The Midwest Horse Fair opened Friday, April 17, 2026, at Alliant Energy Center in Madison, Wisconsin, with horses, hounds and young riders filling the first day of the annual event. The fair runs through Sunday.
Members of the Red Rock Riders, an equestrian drill team from central Iowa, rode around the practice ring as visitors watched. Elsewhere, 7-year-old Maren Lamoreux of Lanark, Illinois, learned how to throw a rope with help from Ava Armstrong, who was on the UW-Platteville equestrian team.
The first day also brought a steady mix of the familiar and the unusual. Brenda Yost, with the Mill Creek Hunt Club in Old Mill Creek, Illinois, led a group of fox hounds to the Veterans Memorial Coliseum for a show, and the hounds later jumped into the water after their appearance. Nearby, Alexis Zeman, 12, met Suzy, a 20-year-old Percheron owned by Karen Orr of Madison, who is a member of the Midwest Draft Horse Enthusiasts.
At another stall, Sally Conway of Rosholt cleaned the stall of her 11-year-old Quarter Horse, Koz. Conway and her husband will serve as volunteer mounted patrol for the event. Lynn Beres also stopped by Steers Tack, out of Columbus, to try out a saddle for sale, while visitors got a look at Norwegian Fjord horses Zara, 4 years old, and Ødgar, 3 weeks old, from Walnut, Illinois.
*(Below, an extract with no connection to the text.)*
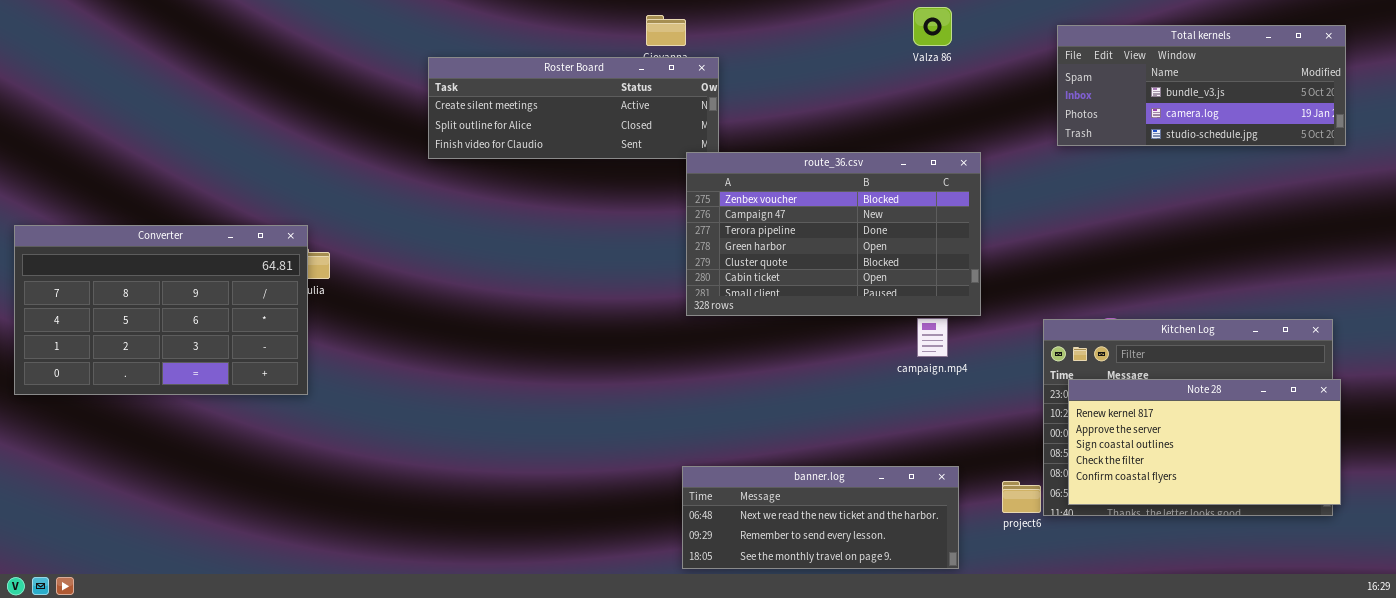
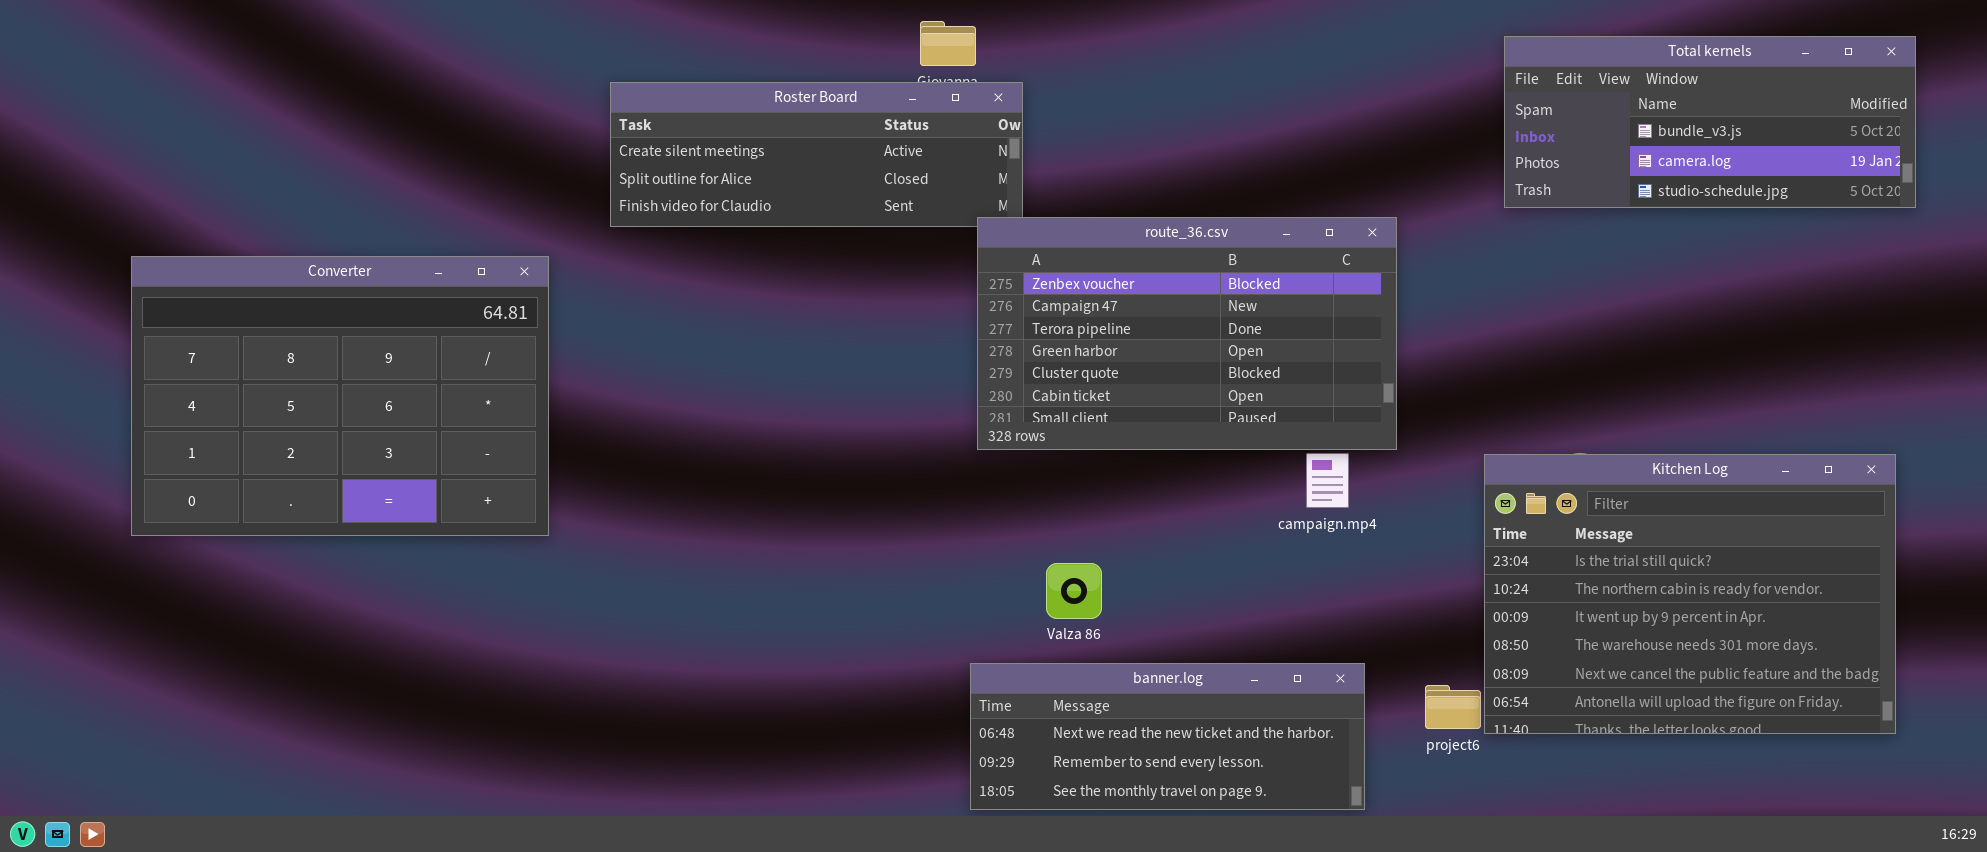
Valza 86: [913,7,952,46] -> [1046,563,1102,619], moved
Converter: [14,225,308,395] -> [131,256,549,536], moved, resized
Note 28: [1068,379,1341,505] -> none, closed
The fair is a photo set from opening day, which matters because the first afternoon usually shows the full range of what the Midwest Horse Fair is built on: competition, breeding, training and the plain work that keeps horse events moving. By Sunday, the crowds will have seen the drill teams, the hounds, the draft horses and the next generation of riders all in the same place, under the same roof in Madison.